The main reason is surface tension, a physical phenomenon that makes the surface of liquids resist an external force. In this case, it means that foods with a high water content (and many vegetables are more than 90% water) create slices with a moist surface that clings to the flat of the blade.
And how do I make it stop?
You could decide to subsist on low-water foods — I’m sure a diet of beef jerky and rice crackers will do you a world of good — or you could adopt one or more of these three strategies:
Strategy #1: Get the good kind of knife
If you’re in the market for a new chef’s knife, or if the sticking bothers you enough to justify replacing your current one, you can look into:
– A knife with a full convex grind (see diagram). This means the blade profile is a continuous curve from edge to spine, reducing the area of contact between slice and blade. Here’s a pretty convincing video.
– A knife with dimples on the blade (people refer to those as kullens, grooves, divots, or scallops, and to such blades as Granton Edge [a patented name] or kullenschliff) or with a hammer finish (tsuchumi in Japanese, as on this model). Both of these essentially create air pockets along the blade to reduce surface contact, and therefore surface tension.
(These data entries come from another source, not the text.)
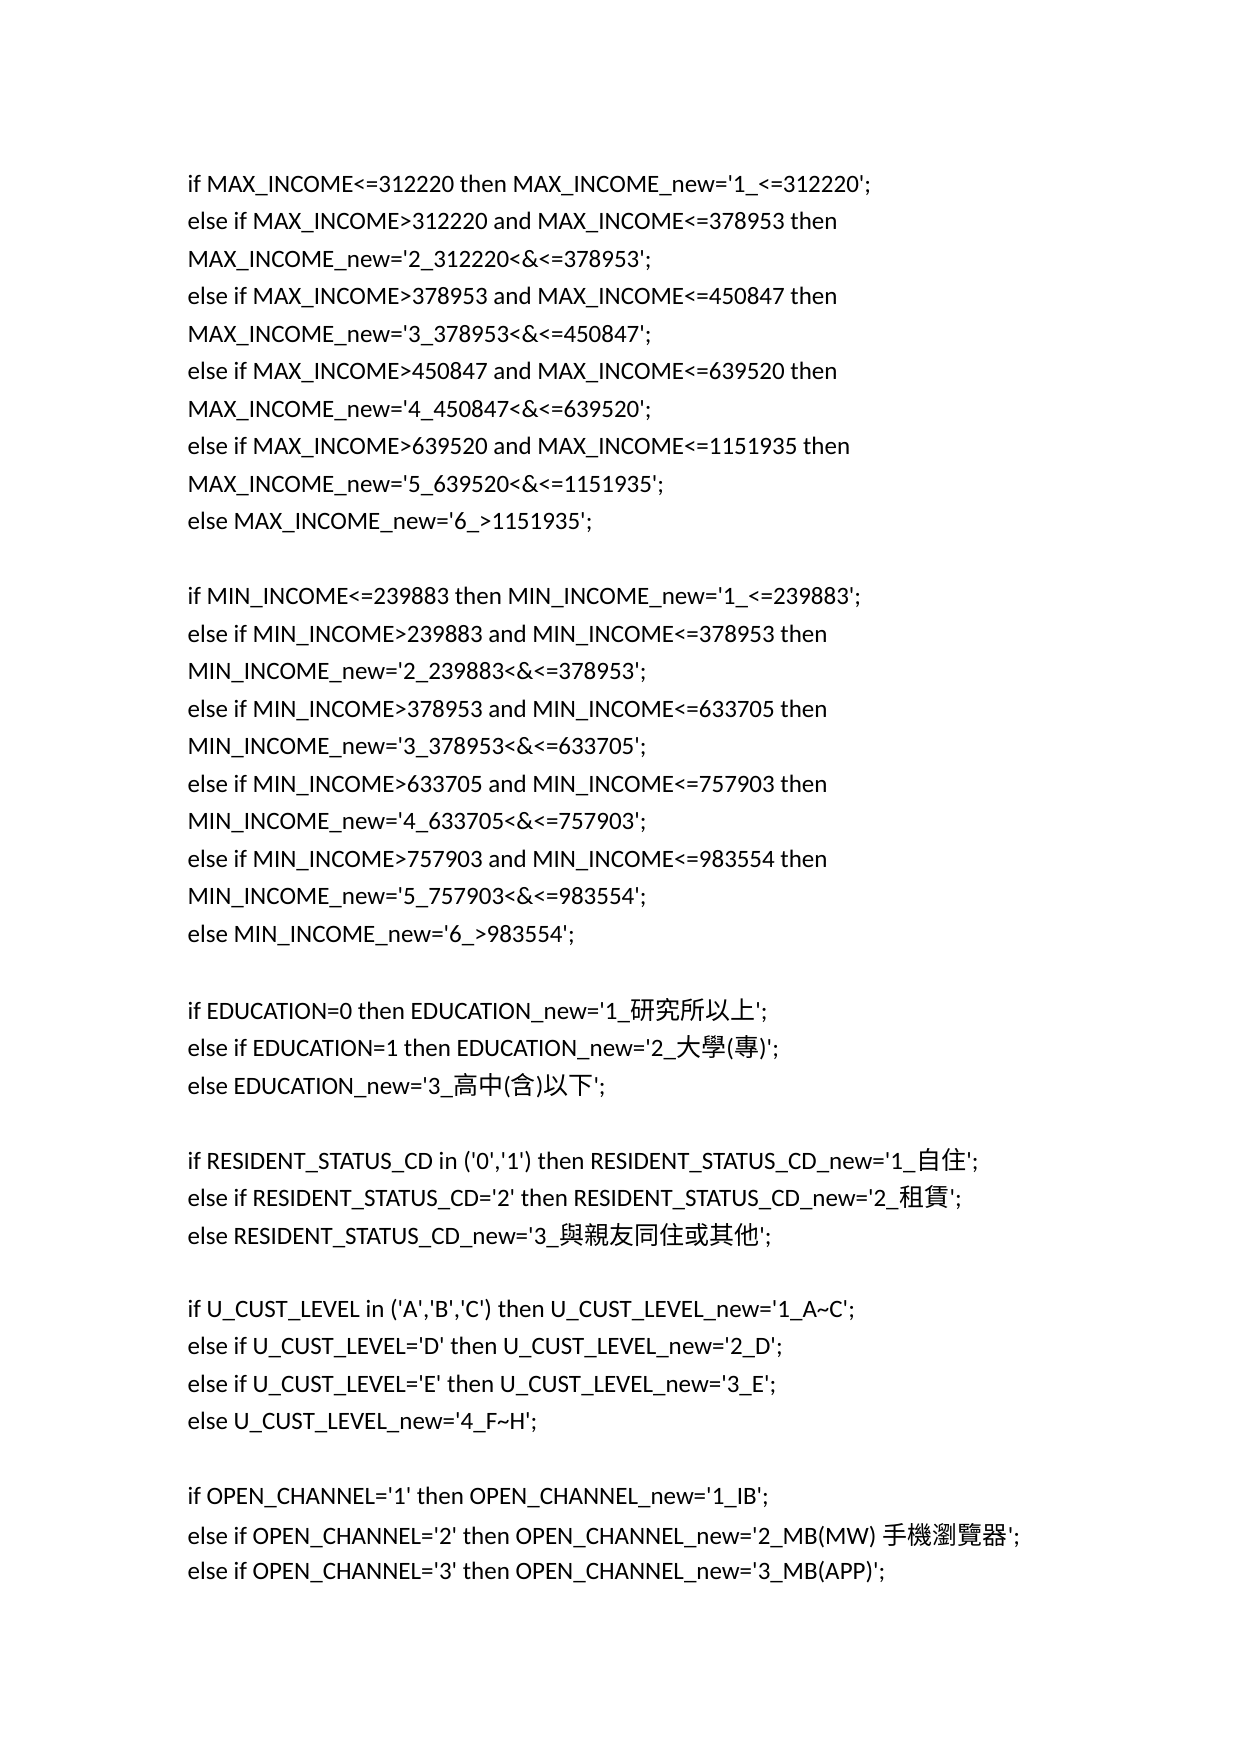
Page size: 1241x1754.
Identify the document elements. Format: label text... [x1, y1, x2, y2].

text else if OPEN_CHANNEL='3' then OPEN_CHANNEL_new='3_MB(APP)'; [187, 1552, 1053, 1589]
text if MAX_INCOME<=312220 then MAX_INCOME_new='1_<=312220'; [187, 164, 1053, 202]
text if EDUCATION=0 then EDUCATION_new='1_研究所以上'; [187, 989, 1053, 1027]
text if U_CUST_LEVEL in ('A','B','C') then U_CUST_LEVEL_new='1_A~C'; [187, 1289, 1053, 1327]
text else if MAX_INCOME>639520 and MAX_INCOME<=1151935 then MAX_INCOME_new='5_639520<&<=1151935'; [187, 427, 1053, 502]
text if RESIDENT_STATUS_CD in ('0','1') then RESIDENT_STATUS_CD_new='1_自住'; [187, 1139, 1053, 1177]
text if MIN_INCOME<=239883 then MIN_INCOME_new='1_<=239883'; [187, 577, 1053, 614]
text else if U_CUST_LEVEL='D' then U_CUST_LEVEL_new='2_D'; [187, 1327, 1053, 1364]
text else if MAX_INCOME>312220 and MAX_INCOME<=378953 then MAX_INCOME_new='2_312220<&<=378953'; [187, 202, 1053, 277]
text else MIN_INCOME_new='6_>983554'; [187, 914, 1053, 952]
text else U_CUST_LEVEL_new='4_F~H'; [187, 1402, 1053, 1439]
text else if MAX_INCOME>450847 and MAX_INCOME<=639520 then MAX_INCOME_new='4_450847<&<=639520'; [187, 352, 1053, 427]
text else if MIN_INCOME>633705 and MIN_INCOME<=757903 then MIN_INCOME_new='4_633705<&<=757903'; [187, 764, 1053, 839]
text else MAX_INCOME_new='6_>1151935'; [187, 502, 1053, 539]
text else EDUCATION_new='3_高中(含)以下'; [187, 1064, 1053, 1102]
text else if OPEN_CHANNEL='2' then OPEN_CHANNEL_new='2_MB(MW) 手機瀏覽器'; [187, 1514, 1053, 1552]
text else if MIN_INCOME>239883 and MIN_INCOME<=378953 then MIN_INCOME_new='2_239883<&<=378953'; [187, 614, 1053, 689]
text else if RESIDENT_STATUS_CD='2' then RESIDENT_STATUS_CD_new='2_租賃'; [187, 1177, 1053, 1214]
text else if U_CUST_LEVEL='E' then U_CUST_LEVEL_new='3_E'; [187, 1364, 1053, 1402]
text if OPEN_CHANNEL='1' then OPEN_CHANNEL_new='1_IB'; [187, 1477, 1053, 1514]
text else if MAX_INCOME>378953 and MAX_INCOME<=450847 then MAX_INCOME_new='3_378953<&<=450847'; [187, 277, 1053, 352]
text else if EDUCATION=1 then EDUCATION_new='2_大學(專)'; [187, 1027, 1053, 1064]
text else RESIDENT_STATUS_CD_new='3_與親友同住或其他'; [187, 1214, 1053, 1252]
text else if MIN_INCOME>378953 and MIN_INCOME<=633705 then MIN_INCOME_new='3_378953<&<=633705'; [187, 689, 1053, 764]
text else if MIN_INCOME>757903 and MIN_INCOME<=983554 then MIN_INCOME_new='5_757903<&<=983554'; [187, 839, 1053, 914]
Peter says he hasn’t found the dimples to make that much of a difference, and indeed my knife has dimples and food still sticks to it; perhaps it would it be worse without the dimples. Peter votes in favor of the hammer finish, and this is what I’ll consider when I decide to replace my current knife.
– A knife with a long blade. Peter recommends one that is longer than 25 cm or 10 inches, as this makes the proper slicing technique — as described next — more efficient.
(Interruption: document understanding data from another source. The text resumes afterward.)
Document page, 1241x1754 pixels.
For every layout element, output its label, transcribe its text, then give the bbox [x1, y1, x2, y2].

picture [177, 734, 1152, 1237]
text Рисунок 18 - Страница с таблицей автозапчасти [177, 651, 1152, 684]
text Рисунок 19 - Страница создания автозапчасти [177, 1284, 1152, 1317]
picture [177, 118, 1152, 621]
Strategy #2: Sharpen your cutting technique
In general, when using a knife, the desired movement is one of slicing, rather than chopping. Slicing involves a continuous, almost circular motion, up and down but also to and fro (watch Video 3 from 2:18).
Not only does this reduce your effort (the blade enters into the food sideways rather than pressing down on it) and produce neater results, it also allows you to increase your cutting speed, which in turn reduces sticking. Additionally, if there is some sticking going on despite your efforts, each new slice will be pushing the previous one sideways rather than just upward, and this is a bit less messy.
Strategy #3: Control the chaos
The sticking, if it has to happen, is considerably less annoying if:
– you use a large cutting board on a uncluttered work area, so the food has room to tumble off and settle, and you don’t waste time chasing zucchini slices behind pots of utensils and jars of multivitamins,
– you frequently “wipe” the side of the blade (I use my fingers, some people use the edge of the board) to detach the pieces of food that are sticking to it,
– and you have a prep bowl ready (I use my colander) to regularly transfer the food you’ve just cut, and avoid getting overrun with piles of slices and cutting twice into the same pieces.
Join the conversation!
Do you share my annoyance with the sticking? Do you use any of these tricks to reduce it, or have you found more?
* Peter has released an hour-long video on knives that’s a great primer. For a further introduction to his style, and the way he looks at cooking in a manner different from what it is usually thought of or taught, check out his video on sauces, in which he goes against Escoffier’s teachings.